Further, a man may react in one way to a new stimulus in his first attempt at something and quite differently in his next attempt, after he has contemplated the stimulus situation for just a bit longer. He sees, hears, or feels a deeper, more general pattern that he recognizes, and then, based on concepts stored in his memory, he plans and executes a more effective response to it. The lists of concepts and their uses could go on for pages.

Nearly every human past the age of eleven or twelve is capable of forming generaliz-ations based on what he has learned from his individual experiences and, to an even greater degree, what he has been taught by the adults of his society. Conceptual thinking is as human as having forty-six chromosomes. It comes to a child at the age when, for example, he realizes that the short, wide cup holds more soda than the tall, slim one.
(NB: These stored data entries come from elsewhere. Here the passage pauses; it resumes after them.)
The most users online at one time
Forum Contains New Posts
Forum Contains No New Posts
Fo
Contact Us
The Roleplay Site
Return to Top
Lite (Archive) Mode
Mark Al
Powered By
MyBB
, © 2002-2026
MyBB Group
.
Volume is a concept. (I take Piaget as my guide here.6)

The programmers of society—parents, teachers, shamans, and others—make use of this faculty in their young subjects, greatly increasing these children’s chances of surviving by programming them with more than simple, one-to-one responses to recognizably repetitive sense data patterns in the tribe’s territory. The young subject is ready to be programmed with categories and then, at higher levels of generality, with principles, beliefs, and values.
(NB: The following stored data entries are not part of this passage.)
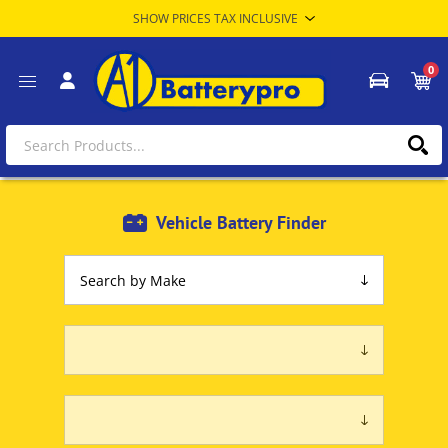
0
Vehicle Battery Finder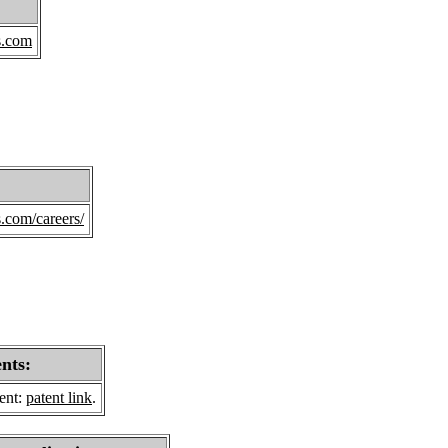
s.com
s.com/careers/
ents:
sent:
patent link
.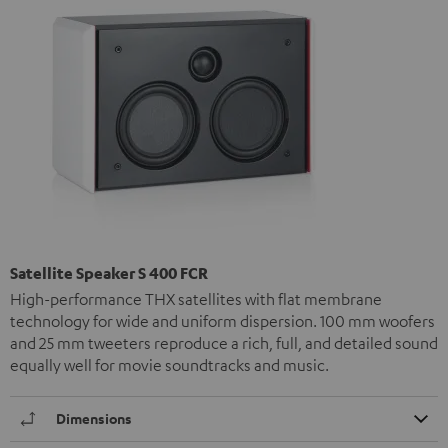
Satellite Speaker S 400 FCR
High-performance THX satellites with flat membrane
technology for wide and uniform dispersion. 100 mm woofers
and 25 mm tweeters reproduce a rich, full, and detailed sound
equally well for movie soundtracks and music.
Dimensions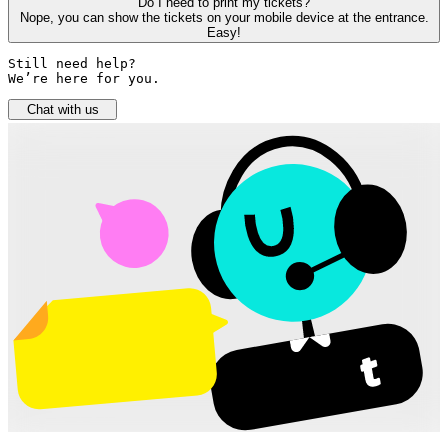
Do I need to print my tickets?
Nope, you can show the tickets on your mobile device at the entrance.
Easy!
Still need help? 

We’re here for you.
Chat with us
Every tribe has labels (words) for large groups (categories) of similar things or events in the tribe’s environment. These category terms are taught to the young because they are useful in the quest for survival. The Sami (Laplanders) have many words for describing a reindeer because they sometimes need to differentiate between them. A single word to describe a dark brown, pregnant doe is useful if she is in labor, in distress, and in need of immediate care. And for Cro-Magnon tribes, it probably was useful to have many terms for rock or stone or boulder or pebble or flint because only certain types of flint could be used to make effective weapons and tools. By contrast, most visitors to Lapland speak only of reindeer does, bucks, and fawns, and some visitors may have no words for reindeer at all.